History

England
- Name: HMS Lincoln
- Ordered: 16 November 1693
- Builder: Joseph Lawrence, Woolwich Dockyard
- Launched: 19 September 1695
- Fate: Disappeared, presumed foundered in a storm, 29 January 1703

General characteristics
- Class & type: 50-gun fourth rate ship of the line
- Tons burthen: 675 91⁄94 bm
- Length: 130 ft 7 in (39.8 m) (gundeck) 108 ft 4 in (33.0 m) (keel)
- Beam: 34 ft 3.5 in (10.5 m)
- Depth of hold: 13 ft 6.5 in (4.1 m)
- Propulsion: Sails
- Sail plan: Full-rigged ship
- Armament: 50 guns:; Lower gundeck 20 x 12 pdr guns; Upper gundeck 22 x demi-culverins (9 pdr guns); Quarterdeck 2 x minions (4 pdr guns) ;

= HMS Lincoln (1695) =

Ship of the line of the Royal Navy

HMS Lincoln was a 50-gun fourth rate ship of the line of the English Royal Navy, one of five such ships authorised on 16 November 1693 (three to be built in different Royal Dockyards and two to be built by commercial contract.
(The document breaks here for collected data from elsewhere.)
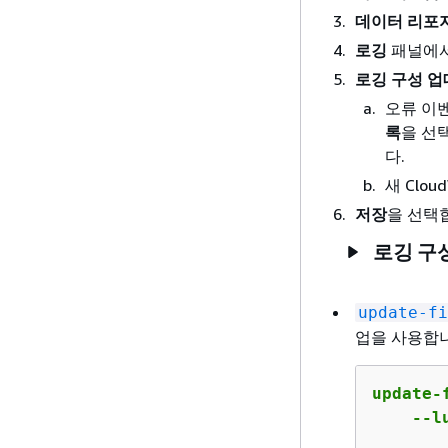
데이터 리포
로깅
패널에
로깅 구성 
오류 이
록
을 선
다.
새 Clo
저장
을 선택
로깅 구
update-fi
업을 사용합
update-
    --l
       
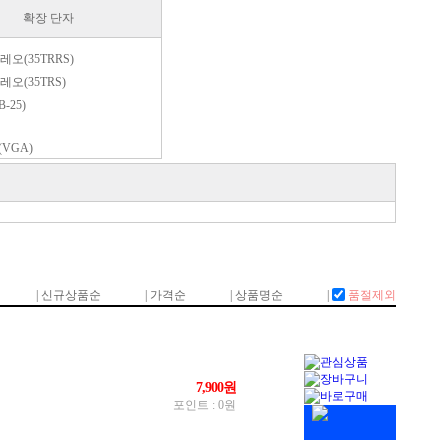
확장 단자
레오(35TRRS)
레오(35TRS)
-25)
(VGA)
94
(35TRS)
P
 9핀(DE-9)
0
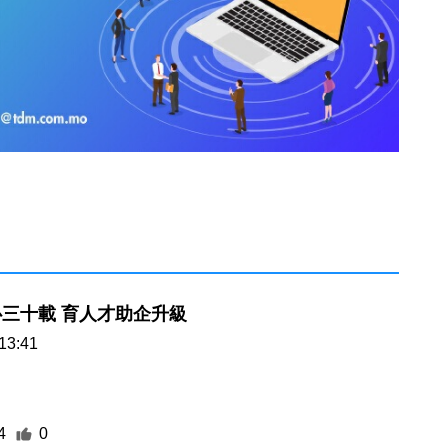
三十載 育人才助企升級
13:41
4
0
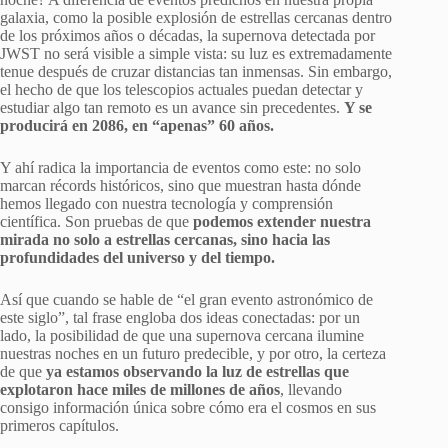
galaxia, como la posible explosión de estrellas cercanas dentro
de los próximos años o décadas, la supernova detectada por
JWST no será visible a simple vista: su luz es extremadamente
tenue después de cruzar distancias tan inmensas. Sin embargo,
el hecho de que los telescopios actuales puedan detectar y
estudiar algo tan remoto es un avance sin precedentes.
Y se
producirá en 2086, en “apenas” 60 años.
Y ahí radica la importancia de eventos como este: no solo
marcan récords históricos, sino que muestran hasta dónde
hemos llegado con nuestra tecnología y comprensión
científica. Son pruebas de que
podemos extender nuestra
mirada no solo a estrellas cercanas, sino hacia las
profundidades del universo y del tiempo.
Así que cuando se hable de “el gran evento astronómico de
este siglo”, tal frase engloba dos ideas conectadas: por un
lado, la posibilidad de que una supernova cercana ilumine
nuestras noches en un futuro predecible, y por otro, la certeza
de que
ya estamos observando la luz de estrellas que
explotaron hace miles de millones de años
, llevando
consigo información única sobre cómo era el cosmos en sus
primeros capítulos.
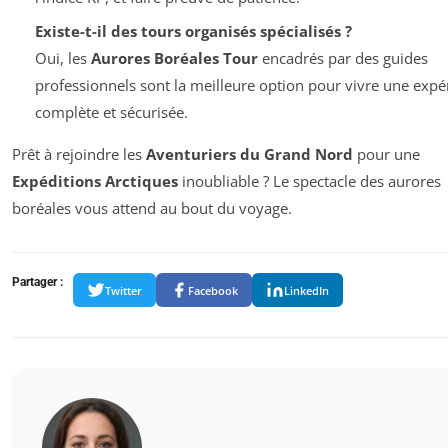
Existe-t-il des tours organisés spécialisés ?
Oui, les
Aurores Boréales Tour
encadrés par des guides
professionnels sont la meilleure option pour vivre une expé
complète et sécurisée.
Prêt à rejoindre les
Aventuriers du Grand Nord
pour une
Expéditions Arctiques
inoubliable ? Le spectacle des aurores
boréales vous attend au bout du voyage.
Partager :
Twitter
Facebook
LinkedIn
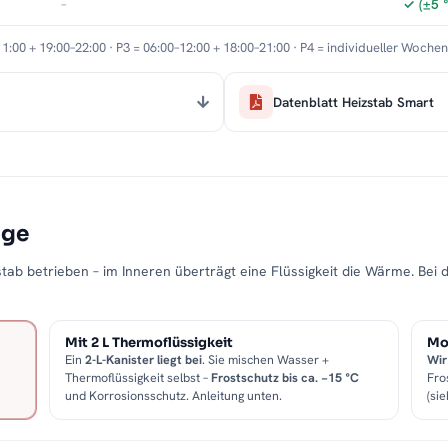
–
✓ (±5 
11:00 + 19:00–22:00 · P3 = 06:00–12:00 + 18:00–21:00 · P4 = individueller Woche
Datenblatt Heizstab Smart
age
tab betrieben – im Inneren überträgt eine Flüssigkeit die Wärme. Bei 
Mit 2 L Thermoflüssigkeit
Mon
Ein
2-L-Kanister liegt bei
. Sie mischen Wasser +
Wir
Thermoflüssigkeit selbst –
Frostschutz bis ca. −15 °C
Fro
und Korrosionsschutz. Anleitung unten.
(sie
The Lincoln was built by Master Shipwright Joseph Lawewence at Woolwich Dockyard and was launched on 19 September 1695.

Lincoln disappeared in the North Sea on 29 January 1703, after sailing from Great Yarmouth under the command of Captain Henry Middleton, and was presumed to have foundered with all hands in a storm.